Red’s the colour that makes boys think you’re up for it. I think back to my school days. Or was that black?
“Let’s get you fitted and I’ll show you how it should sit,” she says, leading me to a small room behind a curtain.
I follow this uniformed woman, still wondering.
Red or black?
She thinks I’m a slut.
We enter the small room. She draws the curtain and shuffles to face me; our bodies so close that I can feel the heat radiating from her.
She nods to my blouse and says, “That’ll have to come off.”
I unbutton it and slide it down my right arm.
I punch the mirror.
It wobbles like turkey neck and I wince at the noise.
“Happens all the time,” she says.
I slide my blouse down my left arm.
I hit the wall.
It shudders. I grimace. She says nothing.
Without my blouse, she examines me; takes me in. I am categorised, memorised and calculatised.
She spins me around and pulls out the small, itchy tag I hate. “This is all wrong. You’re an F.”

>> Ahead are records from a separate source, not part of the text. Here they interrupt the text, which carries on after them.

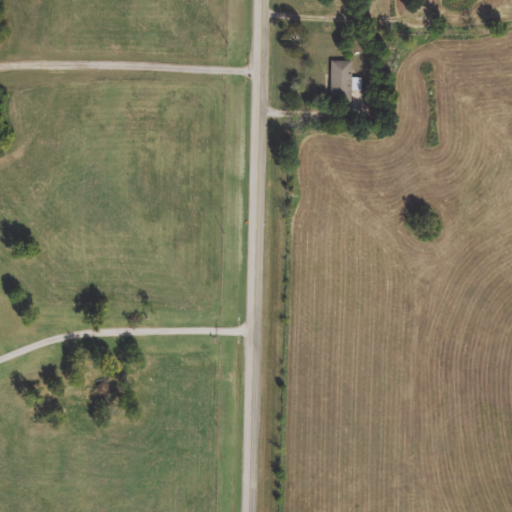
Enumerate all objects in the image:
road: (386, 12)
road: (129, 66)
building: (342, 83)
building: (347, 83)
road: (302, 107)
road: (253, 256)
road: (123, 330)
building: (71, 404)
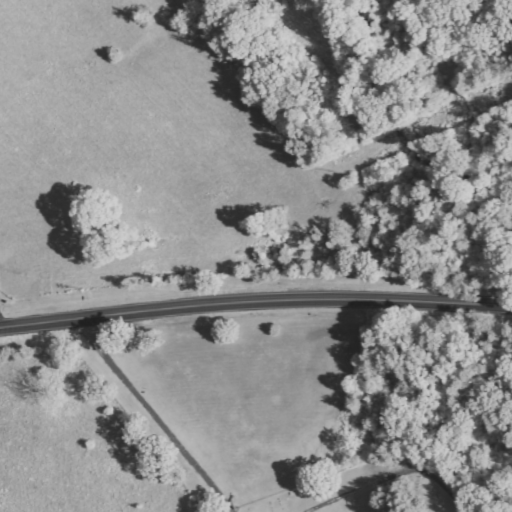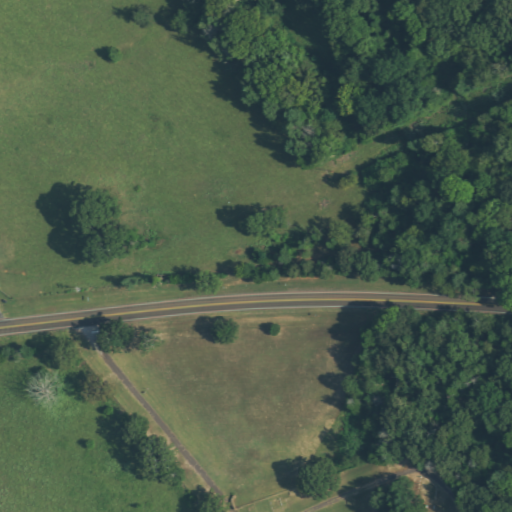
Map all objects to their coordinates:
road: (255, 303)
road: (132, 415)
park: (385, 487)
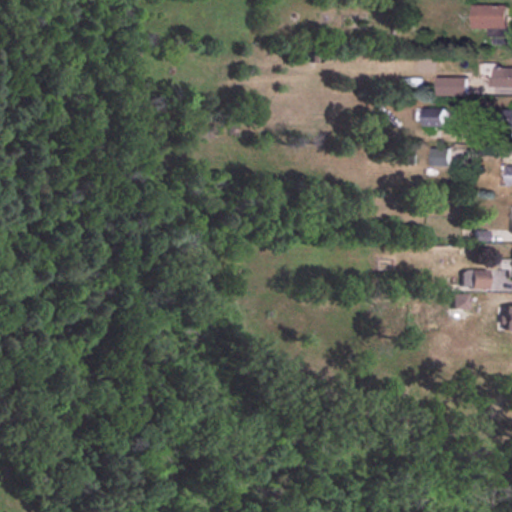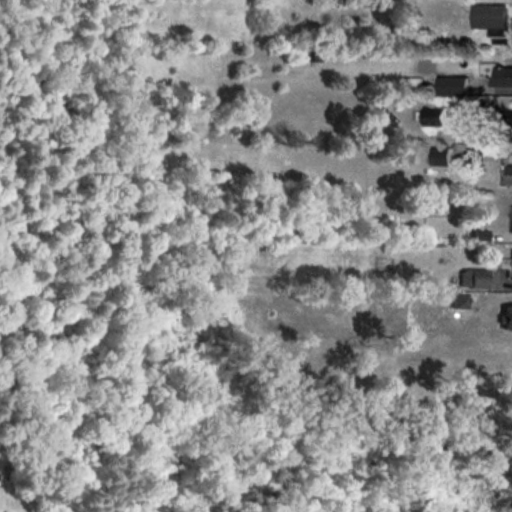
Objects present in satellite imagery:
building: (488, 17)
building: (500, 76)
building: (450, 87)
building: (431, 117)
building: (507, 119)
building: (437, 157)
building: (508, 175)
building: (511, 220)
building: (507, 319)
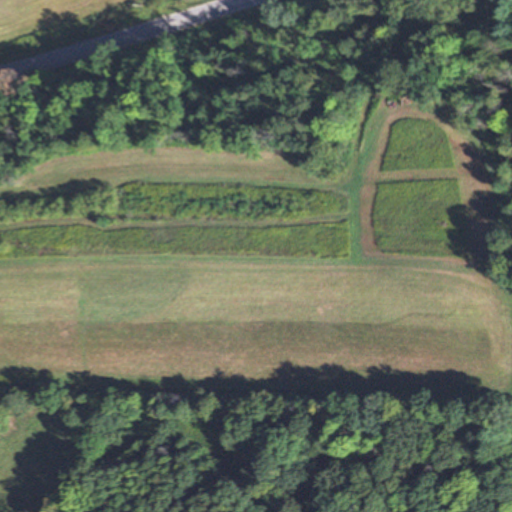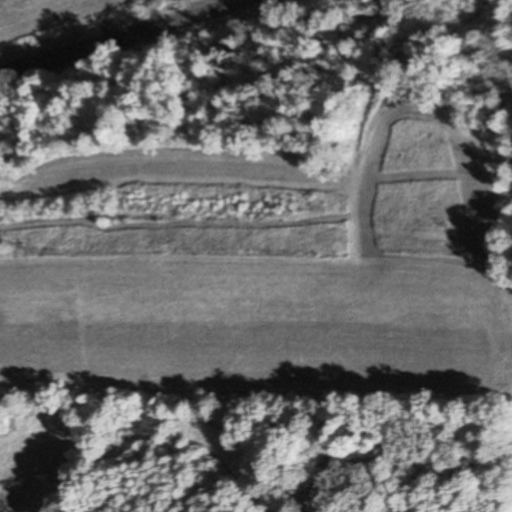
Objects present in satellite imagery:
road: (125, 42)
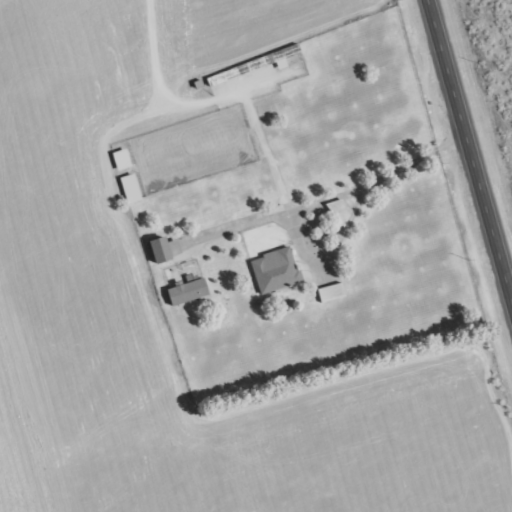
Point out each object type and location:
road: (469, 148)
building: (122, 161)
building: (161, 252)
building: (189, 293)
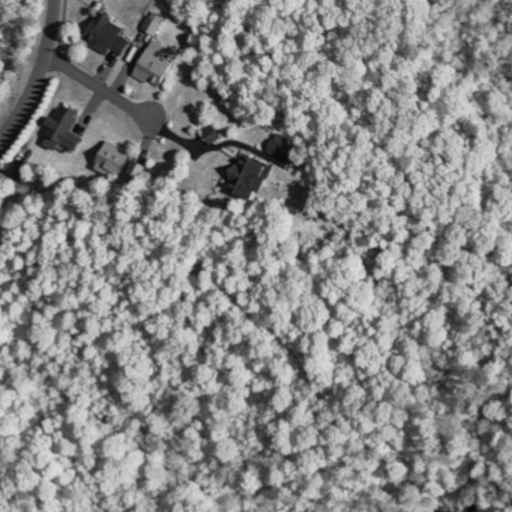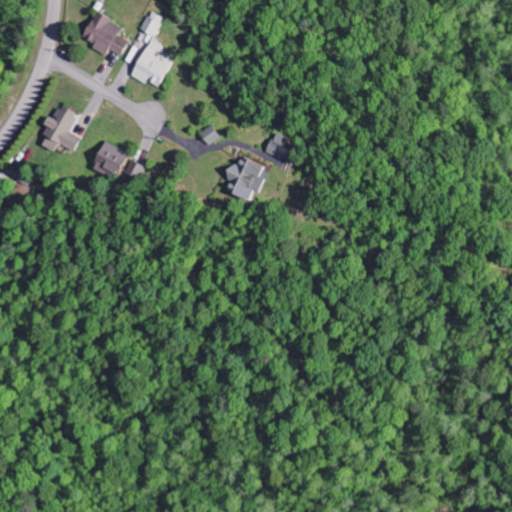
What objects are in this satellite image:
building: (154, 24)
building: (106, 35)
building: (154, 65)
road: (36, 73)
building: (60, 132)
building: (110, 160)
building: (136, 169)
building: (23, 177)
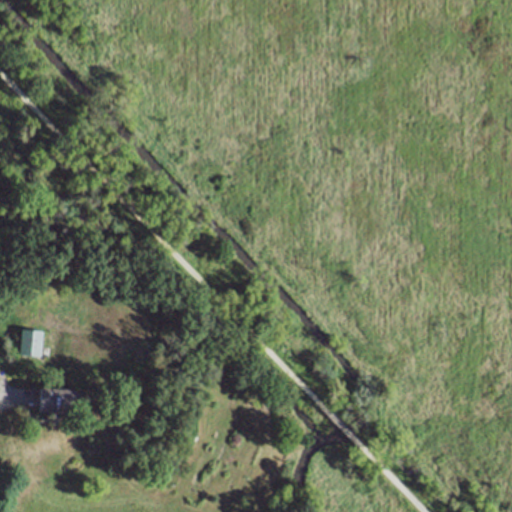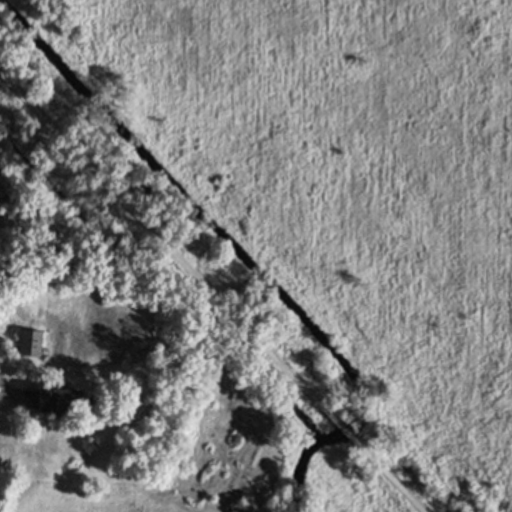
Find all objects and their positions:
road: (158, 240)
building: (31, 343)
building: (29, 345)
road: (6, 396)
building: (55, 400)
building: (53, 403)
road: (340, 428)
road: (392, 481)
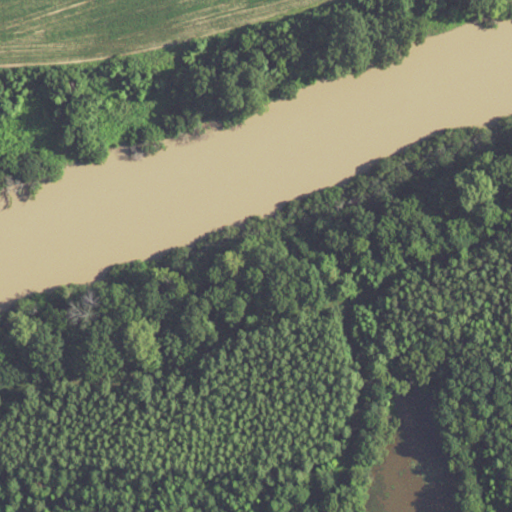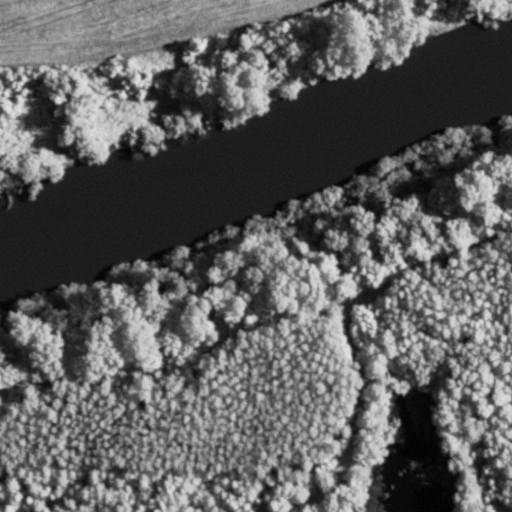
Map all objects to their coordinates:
river: (260, 164)
road: (261, 323)
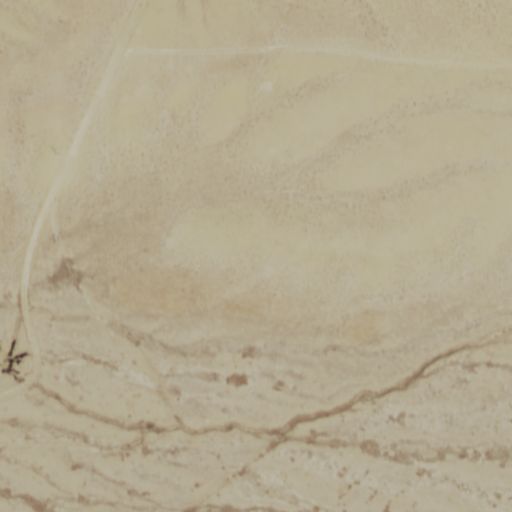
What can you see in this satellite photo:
road: (246, 6)
road: (46, 191)
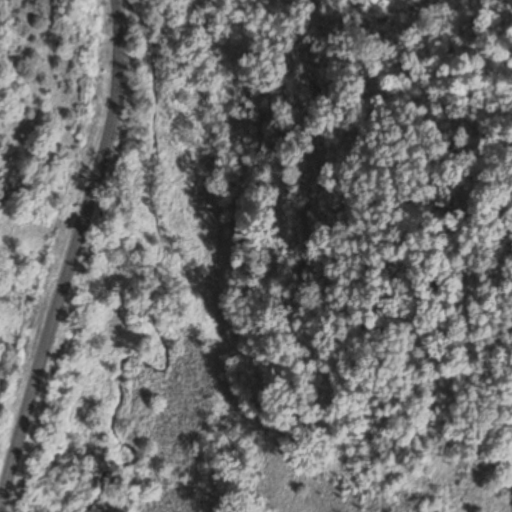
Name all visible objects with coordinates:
road: (54, 167)
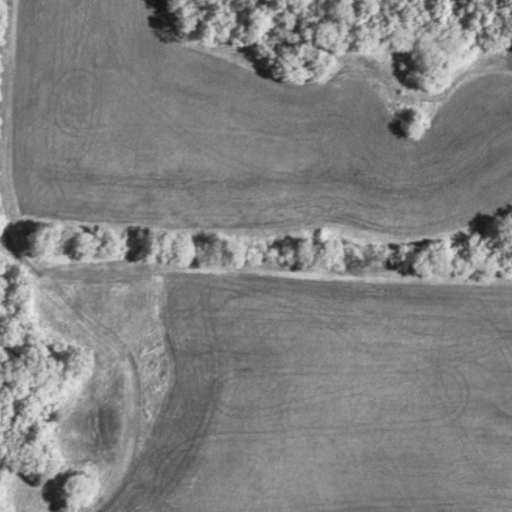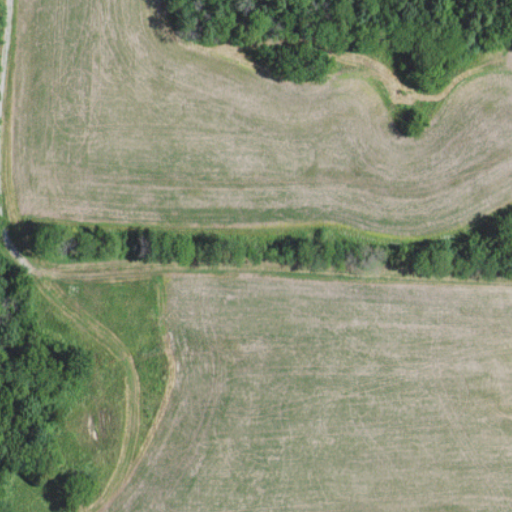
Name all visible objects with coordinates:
road: (23, 262)
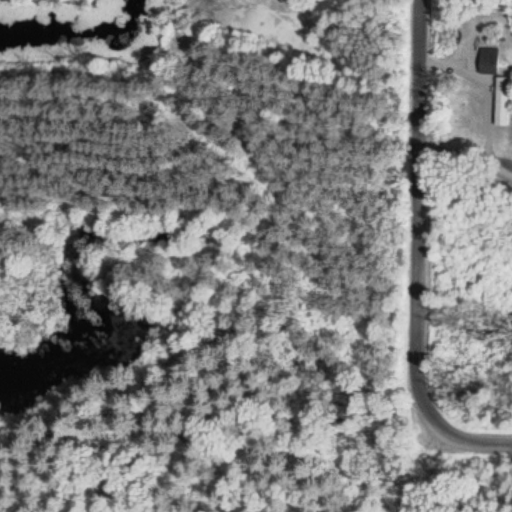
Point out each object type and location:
building: (489, 64)
building: (502, 101)
road: (396, 206)
road: (445, 442)
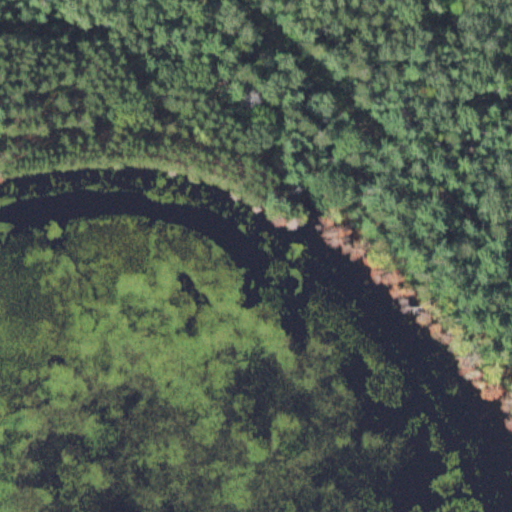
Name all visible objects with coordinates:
road: (282, 159)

I examine myself in the mirror. I attempt to categorise, memorise and calculatise but cannot find an F. I can’t be an F.
“I can’t be an F,” I say.
All these years in the wrong size. She thinks I’m an idiot.
“You’re definitely an F.”
A slut and an idiot. Well I’m not going to tell her she has something in her teeth.
“An F if I’ve ever seen one!” She chirps.
She’s a morning person.
Betty, the morning person who goes for 5am runs, even in winter, and tells people exercise is better than coffee.
With a practised flick of her fingers, I am suddenly unsupported and exposed.
Betty’s arms shoot over my head, holding this crimson beacon of sexual promiscuity. “Arms through,” she says, as if dressing a toddler.
I feel like a toddler.
I feel her pull and clip me into place.
“Sorry,” she says. “Cold hands!”
I try to laugh but it sounds fake.
She doesn’t notice.
She is grappling, taking me in her hands, wrestling me into position.
I remain still.
I look over her head to the white wall.
She continues to sculpt me; an artist in a frenzy of creative energy.
“How does that feel?” She asks, as she finishes. She’s out of breath. Her face looks up at me, smiling with enthusiastic expectation.
She knows it’s good.
I can see in her eyes that she knows. Her face is smothered in job satisfaction. It seeps from her pores.
It makes me nauseous.
“Perfect fit!” She says, not waiting for an answer. She turns me around to look in the mirror. I have goose bumps from her cold hands.
“There shouldn’t be any overhang in the sides or the back and you should pull them in from the sides, not up from the bottom.”
“Not a problem!” She beams. “My lunch break is almost up, but if you need any more help, I work across the road in the toy store.”